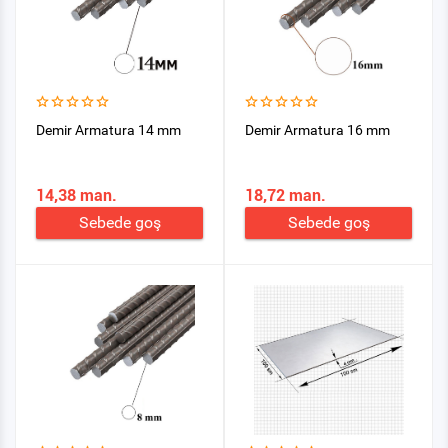
Demir Armatura 14 mm
Demir Armatura 16 mm
14,38 man.
18,72 man.
Sebede goş
Sebede goş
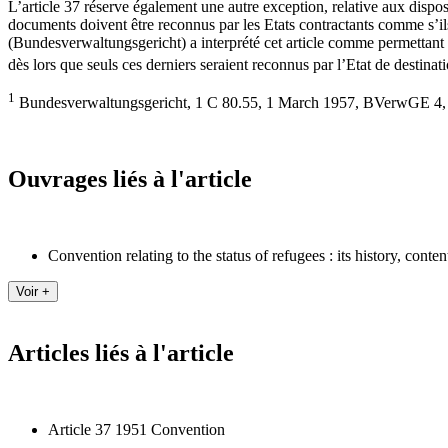
L’article 37 réserve également une autre exception, relative aux dispos
documents doivent être reconnus par les Etats contractants comme s’i
(Bundesverwaltungsgericht) a interprété cet article comme permettant
dès lors que seuls ces derniers seraient reconnus par l’Etat de destinat
1
Bundesverwaltungsgericht, 1 C 80.55, 1 March 1957, BVerwGE 4, 
Ouvrages liés à l'article
Convention relating to the status of refugees : its history, conte
Articles liés à l'article
Article 37 1951 Convention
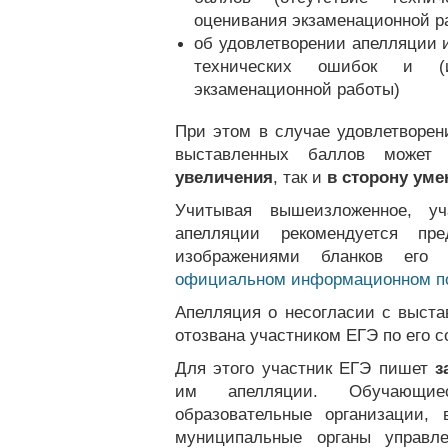
оценивания экзаменационной р
об удовлетворении апелляции 
технических ошибок и (
экзаменационной работы)
При этом в случае удовлетворен
выставленных баллов може
увеличения
, так и
в сторону ум
Учитывая вышеизложенное, у
апелляции рекомендуется пре
изображениями бланков его 
официальном информационном п
Апелляция о несогласии с выст
отозвана участником ЕГЭ по его 
Для этого участник ЕГЭ пишет
з
им апелляции. Обучающи
образовательные организации,
муниципальные органы управл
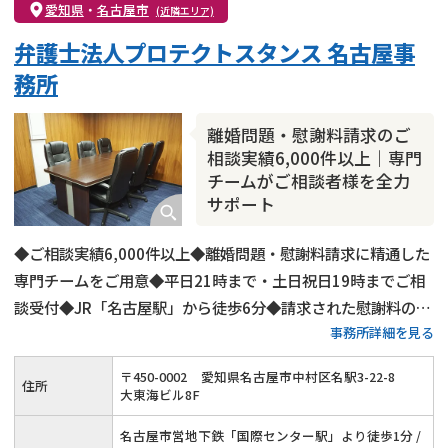
愛知県
・
名古屋市
(近隣エリア)
弁護士法人プロテクトスタンス 名古屋事
務所
離婚問題・慰謝料請求のご
相談実績6,000件以上｜専門
チームがご相談者様を全力
サポート
◆ご相談実績6,000件以上◆離婚問題・慰謝料請求に精通した
専門チームをご用意◆平日21時まで・土日祝日19時までご相
談受付◆JR「名古屋駅」から徒歩6分◆請求された慰謝料の減
事務所詳細を見る
額交渉にも対応◆オンライン相談・電話相談もOK
〒
450
-
0002
愛知県名古屋市中村区名駅3-22-8
住所
大東海ビル8F
名古屋市営地下鉄「国際センター駅」より徒歩1分 /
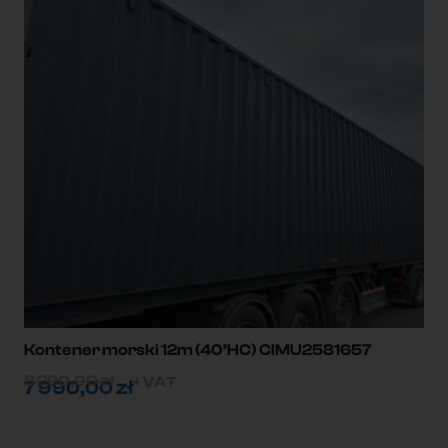
Kontener morski 12m (40’HC) CIMU2581657
8 290,00
zł
+ VAT
7 990,00
zł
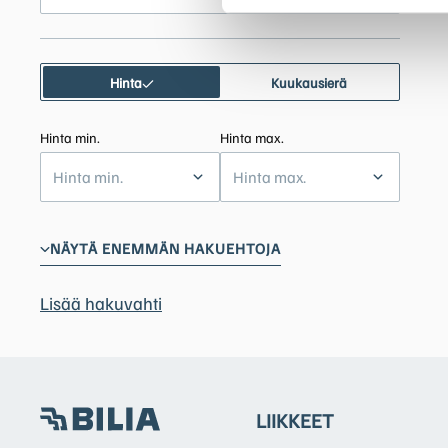
Hinta
Kuukausierä
Hinta min.
Hinta max.
Hinta min.
Hinta max.
NÄYTÄ ENEMMÄN HAKUEHTOJA
Lisää hakuvahti
LIIKKEET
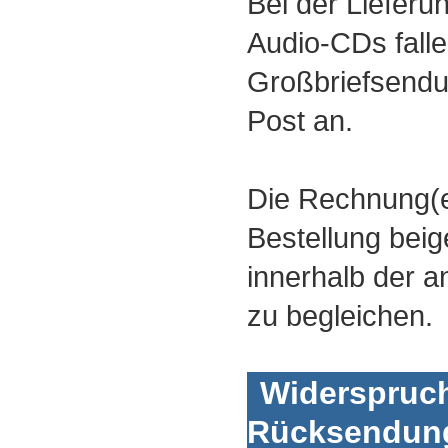
Bei der Lieferu
Audio-CDs falle
Großbriefsend
Post an.
Die Rechnung(
Bestellung beig
innerhalb der 
zu begleichen.
Widerspruch
Rücksendun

- [WHAT YOU SHOULD DO] Include both ends. Return the line holding "Bei der Lieferu" and all lines after it in the records above, exactly as written.

- [ANSWER TO THIS EXERCISE]
Bei der Lieferu
Audio-CDs falle
Großbriefsend
Post an.
Die Rechnung(
Bestellung beig
innerhalb der 
zu begleichen.
Widerspruch
Rücksendun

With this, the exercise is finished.